Mexican immigrant Magdalena Portillo has been cleaning houses in Chicago for decades — and she's proud of her skills.
"Perfectly cleaning the bathrooms, the toilet, and the mirrors so that they shine," she explains.
Thanks to her domestic work, she raised two kids alone and has helped support seven grandchildren.
But then the pandemic hit.
"I started getting calls from my clients and they didn't want me to come anymore," Portillo said.
In a matter of days in late February, Portillo lost all her clients.
She is part of a group that's been hit particularly hard by the coronavirus recession.
Immigrant women have faced much higher unemployment during the pandemic than immigrant men, U.S.-born women and U.S.-born men, a new Migration Policy Institute analysis of U.S. labor data shows.
"Immigrant women are concentrated in some occupations that have been hit hardest by this recession. Those include maids and housekeepers and waitresses," said Julia Gelatt, a senior policy analyst at the Migration Policy Institute who co-wrote the analysis.
Foreign-born women have also stopped working and job-hunting at a higher rate than other groups — in part because of their often-dual roles as workers and parents.
"Even if I had a job right now, I wouldn't be able to do it because my kids need my help," said Mexican immigrant Erendira Zamaco.
Before the pandemic, Zamaco worked over 40 hours a week as a house cleaner and nanny in Philadelphia.
Now, she's only on the job a few hours per month because her three kids are doing remote schooling and need her supervision and because employers have cut back.
"When one is living like this, it's hard," Zamaco said.
Over 90% of Spanish-speaking domestic workers lost jobs due to COVID-19, a recent trade survey found. Yet the vast majority didn't apply for unemployment insurance.
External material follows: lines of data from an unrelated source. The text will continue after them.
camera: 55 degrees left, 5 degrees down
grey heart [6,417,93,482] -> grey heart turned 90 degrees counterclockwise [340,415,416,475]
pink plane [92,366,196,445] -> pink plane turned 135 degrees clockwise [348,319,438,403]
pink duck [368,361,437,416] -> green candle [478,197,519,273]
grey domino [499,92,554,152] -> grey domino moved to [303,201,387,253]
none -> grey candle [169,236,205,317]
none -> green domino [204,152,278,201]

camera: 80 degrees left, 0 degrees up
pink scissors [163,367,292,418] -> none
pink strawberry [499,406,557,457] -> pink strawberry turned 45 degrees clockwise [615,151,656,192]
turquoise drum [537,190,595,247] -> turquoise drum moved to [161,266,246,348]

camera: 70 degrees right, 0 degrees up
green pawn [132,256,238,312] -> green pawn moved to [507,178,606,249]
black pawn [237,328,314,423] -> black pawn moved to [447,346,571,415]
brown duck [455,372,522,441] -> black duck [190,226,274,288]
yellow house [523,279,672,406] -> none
And less than a third received a federal stimulus check.
That's partly because many are undocumented.
"We are always the most vulnerable, left out of any help," Zamaco said.
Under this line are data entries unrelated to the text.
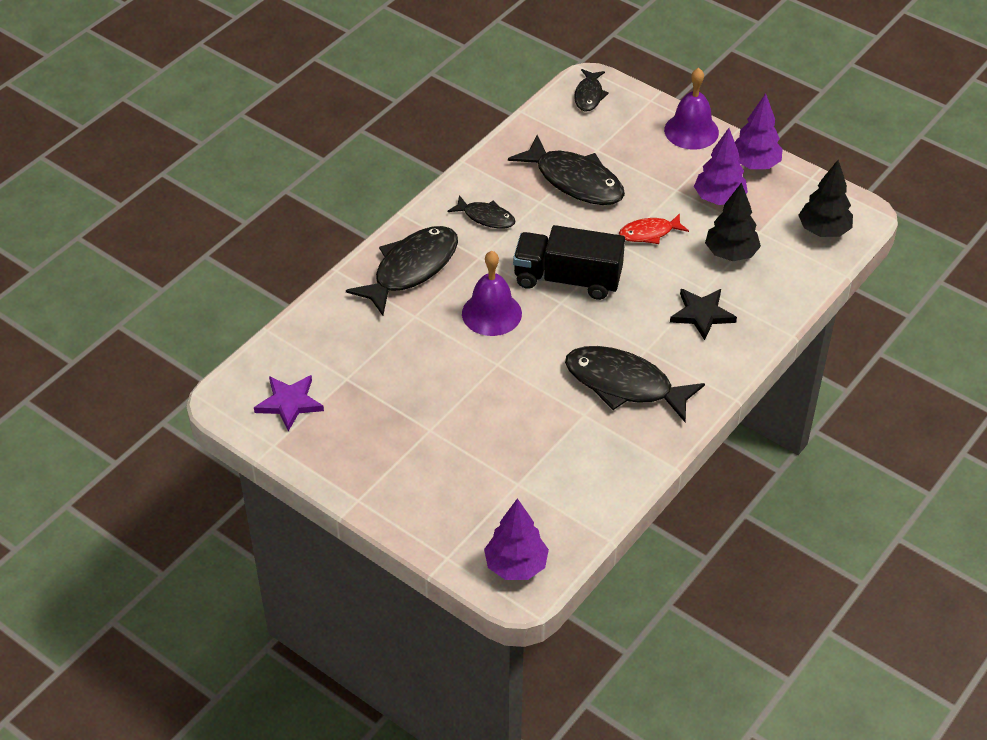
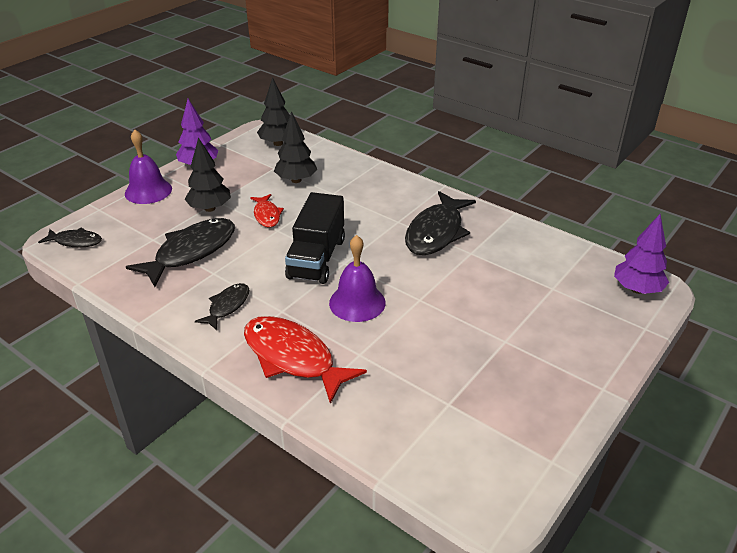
camera: 90 degrees left, 10 degrees down
purple star [254,375,324,431] -> none
black fish [346,226,458,316] -> red fish [244,316,367,404]
black star [670,289,737,340] -> none
purple tree [694,128,748,205] -> none
none -> black tree [184,137,231,212]

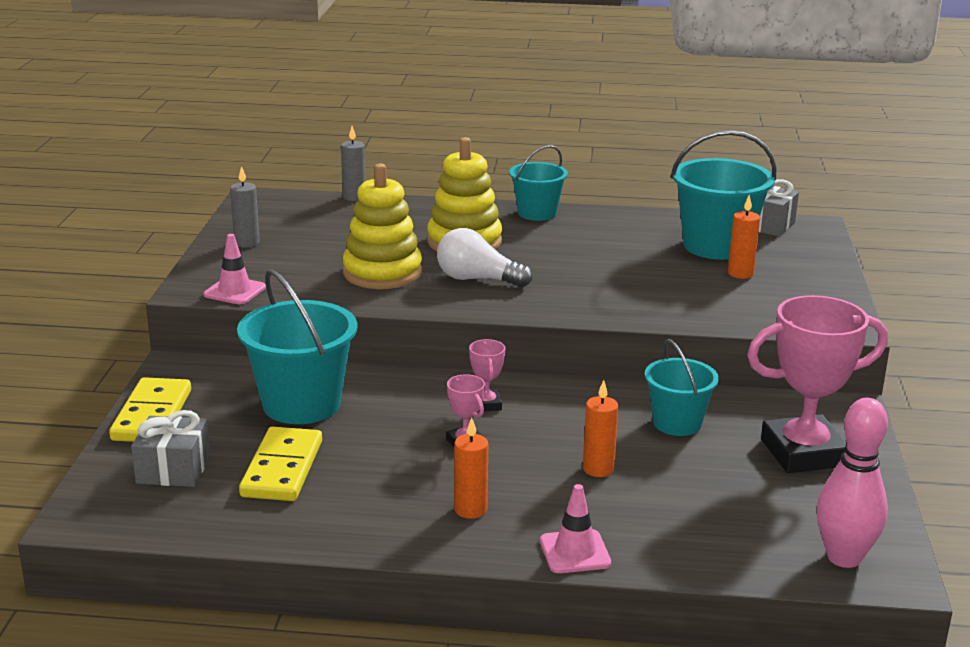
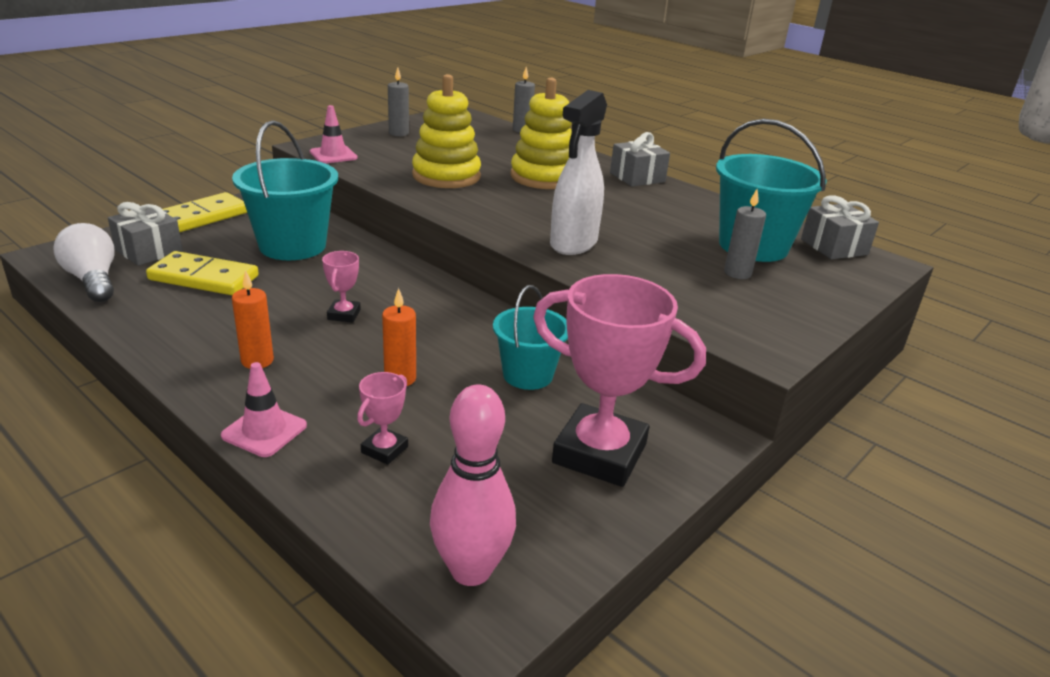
camera: 35 degrees right, 5 degrees up
yellow domino [239,427,322,501] -> yellow domino turned 60 degrees clockwise [146,251,259,295]
white light bulb [437,228,532,287] -> white light bulb moved to [53,223,114,302]
pink trophy [469,339,505,411] -> pink trophy moved to [357,372,408,465]
turquoise bucket [509,145,568,221] -> grey gift [610,132,670,187]
orange candle [728,195,760,279] -> grey candle [724,189,766,279]
none -> white spray bottle [550,90,607,255]

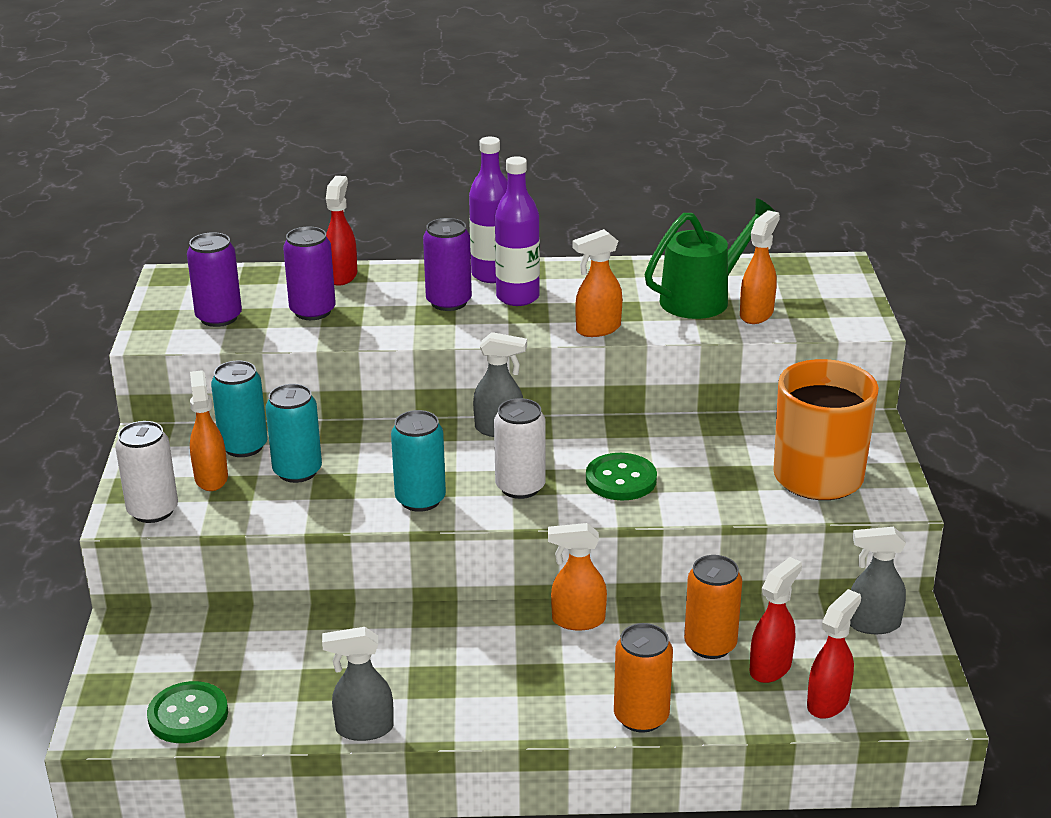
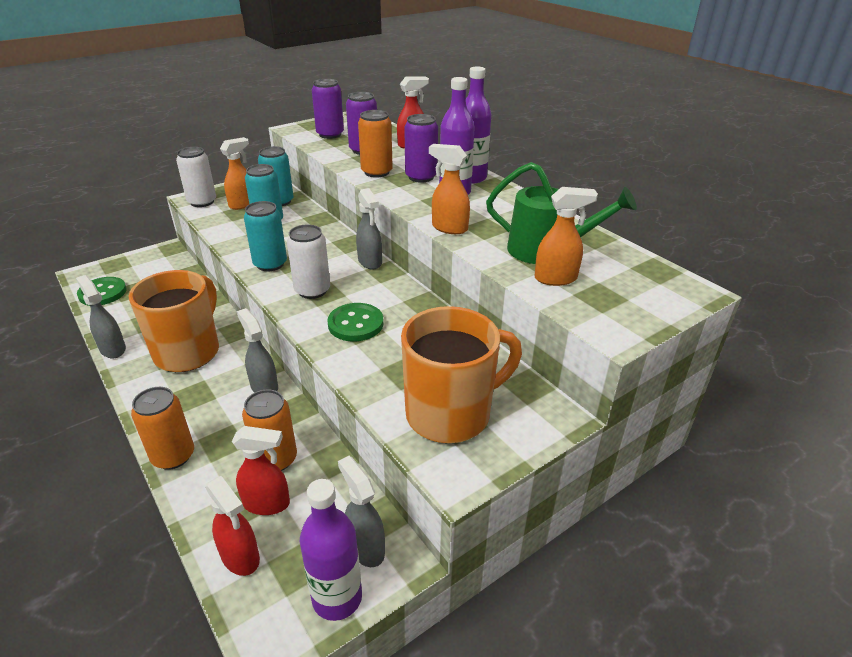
camera: 55 degrees right, 5 degrees up
orange spray bottle [548,523,607,631] -> grey spray bottle [237,308,278,393]
red spray bottle [807,589,861,719] -> red spray bottle turned 45 degrees clockwise [205,476,260,576]
none -> orange mug [129,270,219,372]
none -> purple bottle [300,479,362,621]
none -> orange can [358,110,393,178]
Still, Zamaco and Portillo say they are scraping by thanks to help from food pantries, labor rights groups, friends and family.
"My granddaughter said, 'don't worry — if before we ate every day, well now we can start eating every other day,'" recalls Portillo.
After years of serving others, usually at low wages, they simply want the incoming Biden administration, and other politicians, to acknowledge their plight now.
"To take us into consideration and not to forget us," Zamaco said.